Justin Trudeau would make the best Prime Minister according to the plurality (30%), followed by a quarter who opt for the incumbent Stephen Harper (25%). Fewer than a fifth select Tom Mulcair (17%). Just one tenth picks Elizabeth May (10%), while one fifth have no opinion on this measure (18%). There have been no significant changes on this measure in the last month.

Trudeau leads or ties on all attributes except the economy

Of the attributes tested, Justin Trudeau leads for having the best vision for Canada (32%), compared to Harper (25%), Mulcair (15%) or May (8%). One fifth of NDP voters pick Trudeau on this measure (18%). Trudeau is also most likely to be seen as the leader who cares about people like the respondent (28%, Harper and Mulcair 20% each, May 11%). Trudeau is essentially tied with Harper for most trustworthy (24% and 22%, respectively) while Mulcair (18%) and May (15%) follow close behind. For handling the economy, Stephen Harper is preferred (35%) to Trudeau (24%) or Mulcair (16%). Few pick May (5%).

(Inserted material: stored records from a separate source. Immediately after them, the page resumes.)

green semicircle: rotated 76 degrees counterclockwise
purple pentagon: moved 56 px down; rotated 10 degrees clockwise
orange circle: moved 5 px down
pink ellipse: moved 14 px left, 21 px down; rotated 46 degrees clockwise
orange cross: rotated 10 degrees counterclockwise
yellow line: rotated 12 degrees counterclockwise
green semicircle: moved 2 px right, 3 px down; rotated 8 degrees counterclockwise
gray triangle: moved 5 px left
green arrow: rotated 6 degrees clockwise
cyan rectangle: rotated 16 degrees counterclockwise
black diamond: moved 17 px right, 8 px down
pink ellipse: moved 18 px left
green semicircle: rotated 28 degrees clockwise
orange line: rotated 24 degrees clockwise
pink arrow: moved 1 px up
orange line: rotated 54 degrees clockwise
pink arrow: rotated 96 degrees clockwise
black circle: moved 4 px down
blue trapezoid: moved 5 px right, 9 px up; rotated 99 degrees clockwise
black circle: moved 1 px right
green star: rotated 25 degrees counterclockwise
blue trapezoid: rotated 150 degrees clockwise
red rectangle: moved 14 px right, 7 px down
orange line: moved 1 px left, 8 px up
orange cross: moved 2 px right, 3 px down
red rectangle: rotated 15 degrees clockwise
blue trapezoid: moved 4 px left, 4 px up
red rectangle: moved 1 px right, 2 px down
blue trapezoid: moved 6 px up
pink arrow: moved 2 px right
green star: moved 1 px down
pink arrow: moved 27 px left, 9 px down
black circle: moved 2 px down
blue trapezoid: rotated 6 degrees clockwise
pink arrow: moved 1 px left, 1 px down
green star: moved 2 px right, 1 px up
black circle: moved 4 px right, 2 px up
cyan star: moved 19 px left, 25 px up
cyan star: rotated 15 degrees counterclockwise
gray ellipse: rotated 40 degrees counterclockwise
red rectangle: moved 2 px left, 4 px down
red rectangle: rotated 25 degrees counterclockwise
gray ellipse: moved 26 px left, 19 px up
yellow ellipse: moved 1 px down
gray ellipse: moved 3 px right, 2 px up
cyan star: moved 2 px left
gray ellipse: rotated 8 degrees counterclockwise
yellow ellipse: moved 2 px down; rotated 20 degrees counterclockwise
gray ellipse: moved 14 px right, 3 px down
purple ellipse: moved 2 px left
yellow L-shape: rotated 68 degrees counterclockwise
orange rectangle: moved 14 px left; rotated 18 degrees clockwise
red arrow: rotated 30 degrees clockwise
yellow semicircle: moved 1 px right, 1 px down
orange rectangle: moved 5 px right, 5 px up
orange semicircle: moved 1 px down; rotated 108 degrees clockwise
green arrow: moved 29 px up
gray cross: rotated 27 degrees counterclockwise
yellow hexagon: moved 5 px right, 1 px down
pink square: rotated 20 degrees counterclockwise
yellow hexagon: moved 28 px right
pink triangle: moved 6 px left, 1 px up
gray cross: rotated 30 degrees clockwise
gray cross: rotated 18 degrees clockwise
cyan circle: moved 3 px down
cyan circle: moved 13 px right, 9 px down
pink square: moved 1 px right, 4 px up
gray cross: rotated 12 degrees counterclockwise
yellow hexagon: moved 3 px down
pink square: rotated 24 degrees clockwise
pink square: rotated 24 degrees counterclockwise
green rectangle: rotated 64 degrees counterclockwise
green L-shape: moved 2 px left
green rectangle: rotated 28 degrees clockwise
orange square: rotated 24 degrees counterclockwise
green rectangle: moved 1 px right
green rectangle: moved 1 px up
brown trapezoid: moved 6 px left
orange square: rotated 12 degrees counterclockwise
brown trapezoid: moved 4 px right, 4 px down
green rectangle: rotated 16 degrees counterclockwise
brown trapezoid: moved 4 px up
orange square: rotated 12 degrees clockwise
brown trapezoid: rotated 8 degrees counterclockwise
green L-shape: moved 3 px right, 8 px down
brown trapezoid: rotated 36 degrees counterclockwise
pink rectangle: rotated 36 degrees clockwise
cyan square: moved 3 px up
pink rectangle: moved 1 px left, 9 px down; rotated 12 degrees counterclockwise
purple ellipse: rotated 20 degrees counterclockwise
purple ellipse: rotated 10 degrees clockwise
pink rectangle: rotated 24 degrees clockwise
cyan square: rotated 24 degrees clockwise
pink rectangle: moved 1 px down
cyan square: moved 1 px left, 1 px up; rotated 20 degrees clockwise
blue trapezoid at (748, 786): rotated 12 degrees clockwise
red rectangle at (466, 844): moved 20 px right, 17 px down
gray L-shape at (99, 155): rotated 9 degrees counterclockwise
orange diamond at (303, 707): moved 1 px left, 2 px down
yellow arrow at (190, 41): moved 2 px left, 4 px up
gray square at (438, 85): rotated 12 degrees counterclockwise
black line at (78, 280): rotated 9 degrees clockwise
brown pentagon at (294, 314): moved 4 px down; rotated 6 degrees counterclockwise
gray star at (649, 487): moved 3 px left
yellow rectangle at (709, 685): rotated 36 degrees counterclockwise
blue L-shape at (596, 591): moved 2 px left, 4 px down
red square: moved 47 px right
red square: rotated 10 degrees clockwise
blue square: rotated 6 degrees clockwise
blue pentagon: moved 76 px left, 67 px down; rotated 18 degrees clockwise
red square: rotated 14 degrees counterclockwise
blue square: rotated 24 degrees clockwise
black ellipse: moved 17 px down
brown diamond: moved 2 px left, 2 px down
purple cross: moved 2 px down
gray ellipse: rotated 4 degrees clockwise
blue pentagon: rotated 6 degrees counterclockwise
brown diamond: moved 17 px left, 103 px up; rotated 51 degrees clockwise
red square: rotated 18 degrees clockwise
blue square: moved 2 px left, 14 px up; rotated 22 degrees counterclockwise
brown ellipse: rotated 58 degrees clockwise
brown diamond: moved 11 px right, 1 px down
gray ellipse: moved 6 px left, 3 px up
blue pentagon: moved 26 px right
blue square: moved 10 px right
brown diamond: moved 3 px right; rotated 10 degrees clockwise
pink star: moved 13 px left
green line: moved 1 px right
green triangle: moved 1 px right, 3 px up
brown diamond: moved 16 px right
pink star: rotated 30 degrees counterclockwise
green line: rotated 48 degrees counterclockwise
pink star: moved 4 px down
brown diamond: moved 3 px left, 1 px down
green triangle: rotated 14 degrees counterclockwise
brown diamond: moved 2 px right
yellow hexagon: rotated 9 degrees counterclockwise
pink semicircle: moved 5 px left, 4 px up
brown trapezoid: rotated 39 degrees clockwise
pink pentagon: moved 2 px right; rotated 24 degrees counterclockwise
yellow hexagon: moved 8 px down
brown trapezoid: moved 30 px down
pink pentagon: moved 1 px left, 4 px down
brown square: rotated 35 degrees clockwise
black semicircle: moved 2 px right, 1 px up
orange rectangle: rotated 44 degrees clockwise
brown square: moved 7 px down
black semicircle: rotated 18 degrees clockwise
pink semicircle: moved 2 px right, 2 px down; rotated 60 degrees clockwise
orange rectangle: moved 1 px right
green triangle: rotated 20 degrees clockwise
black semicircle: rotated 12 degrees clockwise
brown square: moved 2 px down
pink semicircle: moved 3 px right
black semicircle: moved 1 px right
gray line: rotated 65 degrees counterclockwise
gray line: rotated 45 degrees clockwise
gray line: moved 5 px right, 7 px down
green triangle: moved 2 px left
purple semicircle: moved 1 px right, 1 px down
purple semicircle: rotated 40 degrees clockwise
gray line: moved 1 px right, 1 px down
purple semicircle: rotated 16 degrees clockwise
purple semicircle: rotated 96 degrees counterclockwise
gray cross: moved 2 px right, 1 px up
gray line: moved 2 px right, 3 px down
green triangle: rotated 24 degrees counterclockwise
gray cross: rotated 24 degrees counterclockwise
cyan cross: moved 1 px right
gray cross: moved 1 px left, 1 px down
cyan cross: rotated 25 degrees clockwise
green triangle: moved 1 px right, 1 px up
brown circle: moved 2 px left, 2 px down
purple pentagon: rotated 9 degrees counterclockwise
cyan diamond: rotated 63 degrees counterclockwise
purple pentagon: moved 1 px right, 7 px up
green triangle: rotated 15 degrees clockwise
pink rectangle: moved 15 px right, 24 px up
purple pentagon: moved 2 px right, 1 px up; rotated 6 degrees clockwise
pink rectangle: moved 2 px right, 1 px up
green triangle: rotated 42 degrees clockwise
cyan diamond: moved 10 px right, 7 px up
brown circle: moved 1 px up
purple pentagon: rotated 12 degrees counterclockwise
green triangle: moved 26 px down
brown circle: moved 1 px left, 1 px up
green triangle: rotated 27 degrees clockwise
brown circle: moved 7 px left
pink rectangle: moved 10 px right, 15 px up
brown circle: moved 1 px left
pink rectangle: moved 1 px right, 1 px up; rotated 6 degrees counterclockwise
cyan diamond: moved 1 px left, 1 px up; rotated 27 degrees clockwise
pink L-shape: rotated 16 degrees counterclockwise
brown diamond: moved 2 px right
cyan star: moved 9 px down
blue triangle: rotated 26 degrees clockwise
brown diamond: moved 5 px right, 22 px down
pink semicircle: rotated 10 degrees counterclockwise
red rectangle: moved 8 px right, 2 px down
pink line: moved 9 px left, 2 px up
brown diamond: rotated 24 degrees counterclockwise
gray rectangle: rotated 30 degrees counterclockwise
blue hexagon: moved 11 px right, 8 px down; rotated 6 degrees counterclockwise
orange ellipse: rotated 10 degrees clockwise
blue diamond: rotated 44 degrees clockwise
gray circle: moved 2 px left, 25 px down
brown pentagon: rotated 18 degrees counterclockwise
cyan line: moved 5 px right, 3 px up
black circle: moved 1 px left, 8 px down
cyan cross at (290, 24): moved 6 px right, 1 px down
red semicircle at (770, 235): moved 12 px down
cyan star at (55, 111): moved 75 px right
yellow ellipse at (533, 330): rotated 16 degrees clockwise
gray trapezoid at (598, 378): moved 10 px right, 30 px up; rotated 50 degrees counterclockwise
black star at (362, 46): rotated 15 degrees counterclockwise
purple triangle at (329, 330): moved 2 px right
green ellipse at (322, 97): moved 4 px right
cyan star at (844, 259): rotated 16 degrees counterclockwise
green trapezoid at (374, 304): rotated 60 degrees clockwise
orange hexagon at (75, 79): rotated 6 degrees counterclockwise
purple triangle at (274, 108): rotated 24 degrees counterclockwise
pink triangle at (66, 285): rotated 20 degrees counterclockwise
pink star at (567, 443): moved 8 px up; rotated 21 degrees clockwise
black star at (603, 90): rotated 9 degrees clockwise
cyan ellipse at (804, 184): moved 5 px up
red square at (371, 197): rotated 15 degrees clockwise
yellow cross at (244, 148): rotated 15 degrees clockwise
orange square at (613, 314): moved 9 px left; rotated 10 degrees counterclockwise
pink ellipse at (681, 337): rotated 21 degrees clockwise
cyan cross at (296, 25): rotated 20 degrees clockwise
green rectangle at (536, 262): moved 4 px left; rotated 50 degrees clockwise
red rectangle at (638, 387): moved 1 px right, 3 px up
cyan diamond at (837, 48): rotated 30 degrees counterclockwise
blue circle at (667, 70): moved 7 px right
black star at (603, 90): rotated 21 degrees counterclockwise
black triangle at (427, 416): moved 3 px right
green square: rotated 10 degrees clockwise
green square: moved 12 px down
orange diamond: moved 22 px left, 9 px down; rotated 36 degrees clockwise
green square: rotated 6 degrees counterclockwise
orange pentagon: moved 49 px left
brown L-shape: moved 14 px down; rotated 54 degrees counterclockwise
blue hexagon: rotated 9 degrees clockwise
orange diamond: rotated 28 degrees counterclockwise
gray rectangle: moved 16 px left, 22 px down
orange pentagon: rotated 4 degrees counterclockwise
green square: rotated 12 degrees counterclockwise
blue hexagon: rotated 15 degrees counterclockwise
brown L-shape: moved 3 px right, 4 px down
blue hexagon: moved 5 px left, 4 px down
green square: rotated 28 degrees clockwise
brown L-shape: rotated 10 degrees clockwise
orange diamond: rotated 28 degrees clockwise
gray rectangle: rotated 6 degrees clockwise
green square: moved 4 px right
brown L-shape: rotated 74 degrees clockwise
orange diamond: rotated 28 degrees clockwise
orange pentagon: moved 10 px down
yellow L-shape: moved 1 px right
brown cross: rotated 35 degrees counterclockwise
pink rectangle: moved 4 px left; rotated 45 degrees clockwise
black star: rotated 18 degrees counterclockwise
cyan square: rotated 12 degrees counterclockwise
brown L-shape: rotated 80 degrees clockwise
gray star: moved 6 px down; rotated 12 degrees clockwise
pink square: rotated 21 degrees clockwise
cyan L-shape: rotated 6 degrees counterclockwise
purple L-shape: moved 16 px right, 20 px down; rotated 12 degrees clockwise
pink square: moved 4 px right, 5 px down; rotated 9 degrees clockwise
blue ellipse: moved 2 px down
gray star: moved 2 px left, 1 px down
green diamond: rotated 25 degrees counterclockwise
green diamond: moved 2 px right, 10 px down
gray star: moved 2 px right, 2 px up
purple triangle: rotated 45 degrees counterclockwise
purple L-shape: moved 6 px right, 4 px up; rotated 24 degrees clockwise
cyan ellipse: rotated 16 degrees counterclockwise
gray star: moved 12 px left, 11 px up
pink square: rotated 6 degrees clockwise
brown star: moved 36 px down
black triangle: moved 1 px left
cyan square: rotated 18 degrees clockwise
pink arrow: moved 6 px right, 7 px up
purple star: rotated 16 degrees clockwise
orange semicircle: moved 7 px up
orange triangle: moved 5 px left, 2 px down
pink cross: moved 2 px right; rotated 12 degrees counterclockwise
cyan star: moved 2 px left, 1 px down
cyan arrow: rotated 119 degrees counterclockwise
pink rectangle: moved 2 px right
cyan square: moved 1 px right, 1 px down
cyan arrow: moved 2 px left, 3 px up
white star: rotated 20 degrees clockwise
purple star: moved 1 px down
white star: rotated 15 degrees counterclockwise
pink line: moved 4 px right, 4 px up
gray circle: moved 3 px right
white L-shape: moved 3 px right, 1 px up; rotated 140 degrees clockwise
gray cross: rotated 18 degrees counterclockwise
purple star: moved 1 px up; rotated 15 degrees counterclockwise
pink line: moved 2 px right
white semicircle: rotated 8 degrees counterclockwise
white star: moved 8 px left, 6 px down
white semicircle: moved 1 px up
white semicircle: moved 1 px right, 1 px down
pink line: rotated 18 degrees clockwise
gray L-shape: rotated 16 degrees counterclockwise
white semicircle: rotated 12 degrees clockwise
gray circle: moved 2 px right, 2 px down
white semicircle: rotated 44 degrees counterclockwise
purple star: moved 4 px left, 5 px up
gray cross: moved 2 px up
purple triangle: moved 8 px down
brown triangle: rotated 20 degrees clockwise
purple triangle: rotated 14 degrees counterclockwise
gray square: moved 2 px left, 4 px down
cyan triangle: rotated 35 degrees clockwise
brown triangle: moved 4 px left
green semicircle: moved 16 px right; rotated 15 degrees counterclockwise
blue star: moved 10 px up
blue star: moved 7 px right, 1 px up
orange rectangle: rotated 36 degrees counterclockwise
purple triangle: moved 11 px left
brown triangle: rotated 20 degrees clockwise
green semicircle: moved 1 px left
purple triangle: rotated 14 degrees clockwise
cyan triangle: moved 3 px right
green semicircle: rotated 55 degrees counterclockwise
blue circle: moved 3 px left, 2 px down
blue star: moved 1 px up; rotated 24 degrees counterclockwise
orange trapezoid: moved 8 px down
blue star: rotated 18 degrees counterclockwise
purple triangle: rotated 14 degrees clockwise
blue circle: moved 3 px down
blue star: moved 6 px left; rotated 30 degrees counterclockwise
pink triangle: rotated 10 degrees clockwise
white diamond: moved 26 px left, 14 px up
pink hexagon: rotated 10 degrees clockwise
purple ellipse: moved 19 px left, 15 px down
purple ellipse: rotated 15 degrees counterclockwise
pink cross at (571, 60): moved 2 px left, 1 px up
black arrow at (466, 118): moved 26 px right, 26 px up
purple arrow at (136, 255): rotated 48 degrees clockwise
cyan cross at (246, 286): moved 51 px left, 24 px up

Past NDP, Conservative voters now supporting Liberals

Six-in-ten past New Democrat voters (61%) and about one eighth of past Conservative voters (16%) say they will vote for whichever party has the best chance of defeating the Conservatives this time. This represents a decline from last fall among Conservatives with this view, but a solid increase among NDP past voters (September 2013 - past Conservatives - 24%, past New Democrats - 42%). One quarter of past Conservatives (26%) and close to one half of past New Democrats (45%) say they don't usually vote Liberal but might vote for Justin Trudeau, and these are the same proportions as in the fall (past Conservatives - 25%, past New Democrats - 42%). As many as one quarter of past Conservative voters say the party has become too right wing for them to support anymore (26%), similar to last year's finding (28%). A similar proportion of past Conservative voters say their party has been in power too long (26% now, 24% last year), and even one tenth of those who will vote for them next time think they have had power for too long (13%). Three-in-ten past New Democrats will not vote for the party this time (30%) and this is an increase since last year (26%).


This race is stable, contrary to some reports, and the Liberals maintain their comfortable lead. A growing comfort with Trudeau as leader, one year into his tenure, and the support of a substantial proportion of those who voted NDP in the last election implies this will continue to be the case," said Forum Research President, Dr. Lorne Bozinoff.